Directions: Return the records word for word. Pictures do not belong in the copy.

Data items
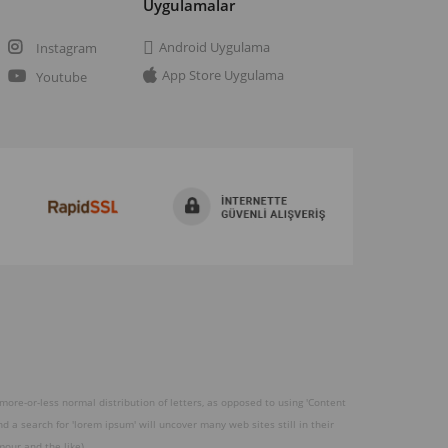
a
Uygulamalar
Android Uygulama
Instagram
App Store Uygulama
Youtube
 more-or-less normal distribution of letters, as opposed to using 'Content
 a search for 'lorem ipsum' will uncover many web sites still in their
our and the like).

Written answer:
a
Uygulamalar
Android Uygulama
Instagram
App Store Uygulama
Youtube
 more-or-less normal distribution of letters, as opposed to using 'Content
 a search for 'lorem ipsum' will uncover many web sites still in their
our and the like).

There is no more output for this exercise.